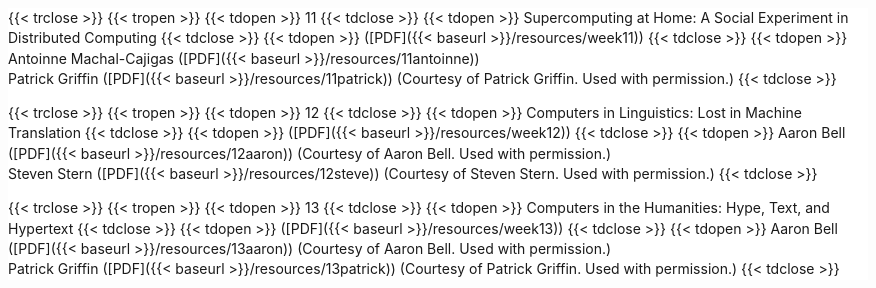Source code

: {{< trclose >}}
{{< tropen >}}
{{< tdopen >}}
11
{{< tdclose >}}
{{< tdopen >}}
Supercomputing at Home: A Social Experiment in Distributed Computing
{{< tdclose >}}
{{< tdopen >}}
([PDF]({{< baseurl >}}/resources/week11))
{{< tdclose >}}
{{< tdopen >}}
Antoinne Machal-Cajigas ([PDF]({{< baseurl >}}/resources/11antoinne))  
Patrick Griffin ([PDF]({{< baseurl >}}/resources/11patrick)) (Courtesy of Patrick Griffin. Used with permission.)
{{< tdclose >}}

{{< trclose >}}
{{< tropen >}}
{{< tdopen >}}
12
{{< tdclose >}}
{{< tdopen >}}
Computers in Linguistics: Lost in Machine Translation
{{< tdclose >}}
{{< tdopen >}}
([PDF]({{< baseurl >}}/resources/week12))
{{< tdclose >}}
{{< tdopen >}}
Aaron Bell ([PDF]({{< baseurl >}}/resources/12aaron)) (Courtesy of Aaron Bell. Used with permission.)  
Steven Stern ([PDF]({{< baseurl >}}/resources/12steve)) (Courtesy of Steven Stern. Used with permission.)
{{< tdclose >}}

{{< trclose >}}
{{< tropen >}}
{{< tdopen >}}
13
{{< tdclose >}}
{{< tdopen >}}
Computers in the Humanities: Hype, Text, and Hypertext
{{< tdclose >}}
{{< tdopen >}}
([PDF]({{< baseurl >}}/resources/week13))
{{< tdclose >}}
{{< tdopen >}}
Aaron Bell ([PDF]({{< baseurl >}}/resources/13aaron)) (Courtesy of Aaron Bell. Used with permission.)  
Patrick Griffin ([PDF]({{< baseurl >}}/resources/13patrick)) (Courtesy of Patrick Griffin. Used with permission.)
{{< tdclose >}}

(WORK TASK): Format every line of source text in the records above as a numbered list, leaving out blank lines and the pictures.

(REPLY TO THE TASK):
1. Source code
2. : {{< trclose >}}
3. {{< tropen >}}
4. {{< tdopen >}}
5. 11
6. {{< tdclose >}}
7. {{< tdopen >}}
8. Supercomputing at Home: A Social Experiment in Distributed Computing
9. {{< tdclose >}}
10. {{< tdopen >}}
11. ([PDF]({{< baseurl >}}/resources/week11))
12. {{< tdclose >}}
13. {{< tdopen >}}
14. Antoinne Machal-Cajigas ([PDF]({{< baseurl >}}/resources/11antoinne))  
15. Patrick Griffin ([PDF]({{< baseurl >}}/resources/11patrick)) (Courtesy of Patrick Griffin. Used with permission.)
16. {{< tdclose >}}
17. {{< trclose >}}
18. {{< tropen >}}
19. {{< tdopen >}}
20. 12
21. {{< tdclose >}}
22. {{< tdopen >}}
23. Computers in Linguistics: Lost in Machine Translation
24. {{< tdclose >}}
25. {{< tdopen >}}
26. ([PDF]({{< baseurl >}}/resources/week12))
27. {{< tdclose >}}
28. {{< tdopen >}}
29. Aaron Bell ([PDF]({{< baseurl >}}/resources/12aaron)) (Courtesy of Aaron Bell. Used with permission.)  
30. Steven Stern ([PDF]({{< baseurl >}}/resources/12steve)) (Courtesy of Steven Stern. Used with permission.)
31. {{< tdclose >}}
32. {{< trclose >}}
33. {{< tropen >}}
34. {{< tdopen >}}
35. 13
36. {{< tdclose >}}
37. {{< tdopen >}}
38. Computers in the Humanities: Hype, Text, and Hypertext
39. {{< tdclose >}}
40. {{< tdopen >}}
41. ([PDF]({{< baseurl >}}/resources/week13))
42. {{< tdclose >}}
43. {{< tdopen >}}
44. Aaron Bell ([PDF]({{< baseurl >}}/resources/13aaron)) (Courtesy of Aaron Bell. Used with permission.)  
45. Patrick Griffin ([PDF]({{< baseurl >}}/resources/13patrick)) (Courtesy of Patrick Griffin. Used with permission.)
46. {{< tdclose >}}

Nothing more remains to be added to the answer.